Thinkin’ of you’s workin’ up my appetite
Looking forward to a little afternoon delight
Rubbin’ sticks and stones together makes the sparks ignite
And the thought of lovin’ you is getting so exciting
Sky rockets in flight
Afternoon delight
A-A-Afternoon delight

~ Afternoon Delight by Bill Danoff

Half way through the song he starts guffawing, turning to me saying You know what’s happening, right? Oh yep, I answer. Becoming animated he tells me that all these new pop songs are packed full of innuendo if not actual sex. He seems particularly pleased women are now singing them, as if they have just discovered their own sexuality. I thought to myself have you been living under a rock, this is not a new thing. Yes, he continues, all these women are at it now, it’s gonna be great, don’t ya think? I wasn’t sure whether he meant there was a golden age of sexy pop music starting or that there was a sexual revolution in progress. Either way, I just agreed with him, thinking of Willie Dixon’s 1954 classic I Just Want to Make Love to You, sung by Etta James in 1961, or maybe even worse Je T’aime by Jane Birkin and Serge Gainsbourg in 1968. Thought it wise not to start a pop history lesson, so mentioned the 1975 hit Lady Marmalade by Labelle (Voulez-vous coucher avec moi, ce soir), but he didn’t appear to have heard of it. We lived in different countries, I was just learning the good natured retro-conservatism of his.

Another short lift from a French engineer out of Montreal. I got a chance to practice some French, but he was happier speaking English, probably didn’t believe an English guy could speak French properly. He was staying at a motel by Jackfish Lake out past Terrace Bay and doing some fishing, and so I was dropped in the middle of nowhere, but at least it was picture postcard beautiful. Here you can also see my relaxed hitchhiking style as my rucksack, sporting the Union Jack, advertises that I am en route to the UK. Meanwhile I can sit on a rock and read my book. There weren’t any takers that day, so as dusk fell I spied out a path running towards the lake.

The moon came out as I wandered through the woods and a magical scene ensued. I was walking down a wide artificial firebreak towards the lake, the sky turned deep azure and the stars came out, my feet illuminated by the moonlight. I found a serene headland, the water gently lapping, a spectral mist enveloping me. I put up my tent knowing I would not be disturbed in this idyllic location, my dream of camping out was coming good. I recited some ill-remembered modernist French lyric poetry by Paul Valéry and Stéphane Mallarmé to honour the moment.
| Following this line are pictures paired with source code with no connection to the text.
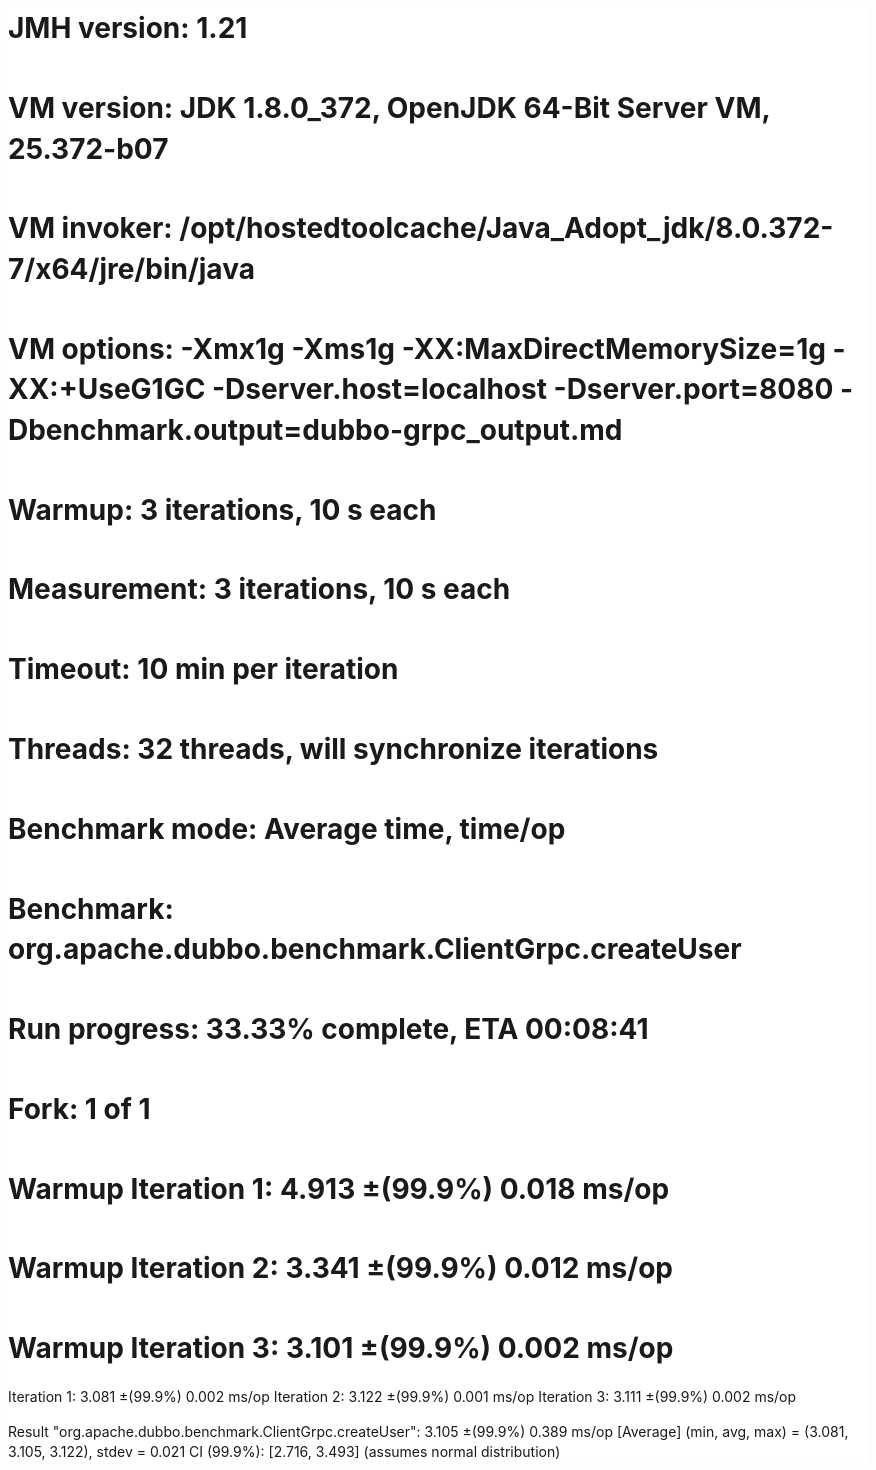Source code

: 
# JMH version: 1.21
# VM version: JDK 1.8.0_372, OpenJDK 64-Bit Server VM, 25.372-b07
# VM invoker: /opt/hostedtoolcache/Java_Adopt_jdk/8.0.372-7/x64/jre/bin/java
# VM options: -Xmx1g -Xms1g -XX:MaxDirectMemorySize=1g -XX:+UseG1GC -Dserver.host=localhost -Dserver.port=8080 -Dbenchmark.output=dubbo-grpc_output.md
# Warmup: 3 iterations, 10 s each
# Measurement: 3 iterations, 10 s each
# Timeout: 10 min per iteration
# Threads: 32 threads, will synchronize iterations
# Benchmark mode: Average time, time/op
# Benchmark: org.apache.dubbo.benchmark.ClientGrpc.createUser

# Run progress: 33.33% complete, ETA 00:08:41
# Fork: 1 of 1
# Warmup Iteration   1: 4.913 ±(99.9%) 0.018 ms/op
# Warmup Iteration   2: 3.341 ±(99.9%) 0.012 ms/op
# Warmup Iteration   3: 3.101 ±(99.9%) 0.002 ms/op
Iteration   1: 3.081 ±(99.9%) 0.002 ms/op
Iteration   2: 3.122 ±(99.9%) 0.001 ms/op
Iteration   3: 3.111 ±(99.9%) 0.002 ms/op


Result "org.apache.dubbo.benchmark.ClientGrpc.createUser":
  3.105 ±(99.9%) 0.389 ms/op [Average]
  (min, avg, max) = (3.081, 3.105, 3.122), stdev = 0.021
  CI (99.9%): [2.716, 3.493] (assumes normal distribution)
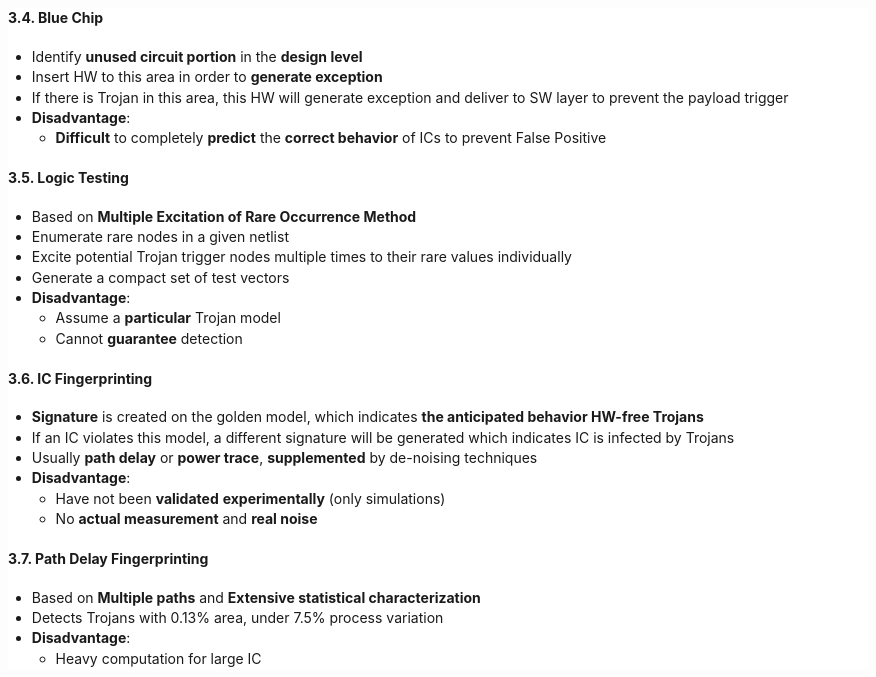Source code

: #### 3.4. Blue Chip

- Identify **unused circuit portion** in the **design level**
- Insert HW to this area in order to **generate exception**
- If there is Trojan in this area, this HW will generate exception and deliver to SW layer to prevent the payload trigger
- **Disadvantage**:
  - **Difficult** to completely **predict** the **correct behavior** of ICs to prevent False Positive

#### 3.5. Logic Testing

- Based on **Multiple Excitation of Rare Occurrence Method**
- Enumerate rare nodes in a given netlist
- Excite potential Trojan trigger nodes multiple times to their rare values individually
- Generate a compact set of test vectors
- **Disadvantage**:
  - Assume a **particular** Trojan model
  - Cannot **guarantee** detection

#### 3.6. IC Fingerprinting

- **Signature** is created on the golden model, which indicates **the anticipated behavior HW-free Trojans**
- If an IC violates this model, a different signature will be generated which indicates IC is infected by Trojans
- Usually **path delay** or **power trace**, **supplemented** by de-noising techniques
- **Disadvantage**:
  - Have not been **validated** **experimentally** (only simulations)
  - No **actual measurement** and **real noise**

#### 3.7. Path Delay Fingerprinting

- Based on **Multiple paths** and **Extensive statistical characterization**
- Detects Trojans with 0.13% area, under 7.5% process variation
- **Disadvantage**:
  - Heavy computation for large IC

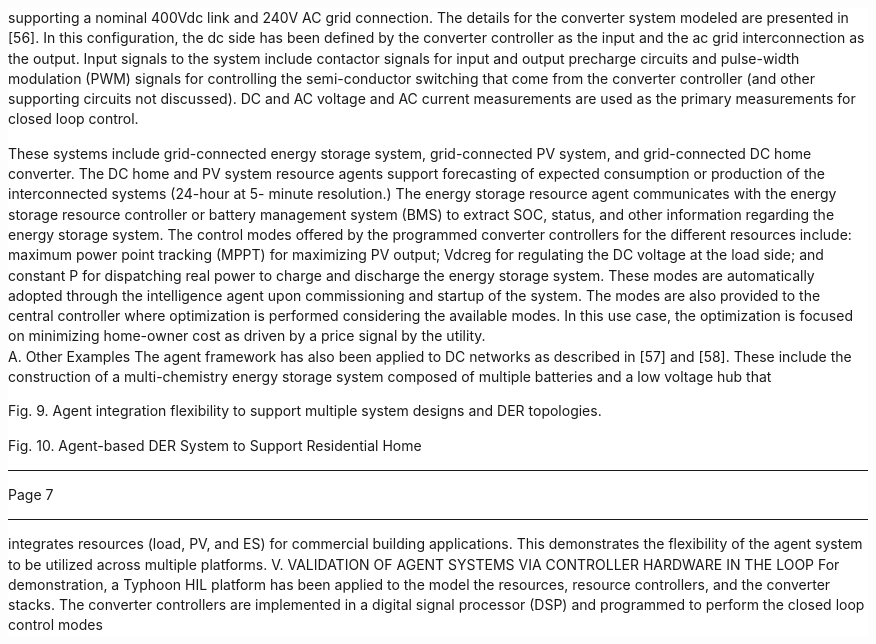 supporting a nominal 400Vdc link and 240V AC grid 
connection. The details for the converter system modeled are 
presented in [56].  In this configuration, the dc side has been 
defined by the converter controller as the input and the ac grid 
interconnection as the output. Input signals to the system 
include contactor signals for input and output precharge 
circuits and pulse-width modulation (PWM) signals for 
controlling the semi-conductor switching that come from the 
converter controller (and other supporting circuits not 
discussed). DC and AC voltage and AC current measurements 
are used as the primary measurements for closed loop control.  
 
These systems include grid-connected energy storage 
system, grid-connected PV system, and grid-connected DC 
home converter. The DC home and PV system resource agents 
support forecasting of expected consumption or production of 
the interconnected systems (24-hour at 5- minute resolution.) 
The energy storage resource agent communicates with the 
energy storage resource controller or battery management 
system (BMS) to extract SOC, status, and other information 
regarding the energy storage system. 
The control modes offered by the programmed converter 
controllers for the different resources include: maximum 
power point tracking (MPPT) for maximizing PV output; 
Vdcreg for regulating the DC voltage at the load side; and 
constant P for dispatching real power to charge and discharge 
the energy storage system. These modes are automatically 
adopted through the intelligence agent upon commissioning 
and startup of the system. The modes are also provided to the 
central controller where optimization is performed considering 
the available modes. In this use case, the optimization is 
focused on minimizing home-owner cost as driven by a price 
signal by the utility.  
A. Other Examples 
The agent framework has also been applied to DC 
networks as described in [57] and [58]. These include the 
construction of a multi-chemistry energy storage system 
composed of multiple batteries and a low voltage hub that 
 
Fig.  9. Agent integration flexibility to support multiple system designs 
and DER topologies. 
 
Fig.  10. Agent-based DER System to Support Residential Home  


---

Page 7

---

integrates resources (load, PV, and ES) for commercial 
building applications. This demonstrates the flexibility of the 
agent system to be utilized across multiple platforms. 
V. VALIDATION OF AGENT SYSTEMS VIA CONTROLLER 
HARDWARE IN THE LOOP 
For demonstration, a Typhoon HIL platform has been 
applied to the model the resources, resource controllers, and 
the 
converter 
stacks. 
The 
converter 
controllers 
are 
implemented in a digital signal processor (DSP) and 
programmed to perform the closed loop control modes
An hour later, wrapped up tight in my sleeping bag, I heard footsteps. Surely not, I must be dreaming them. My senses perked up, I could hear something moving slowly, round the tent. There was no flashlight, the sounds were irregular, it must be an animal, probably a deer. I didn’t move, just listened. There was rustling and scraping, but nothing touched my small tent. Slowly the sounds died away, and I thought well if someone’s stolen my rucksack, which was outside the tent, I would find out in the morning.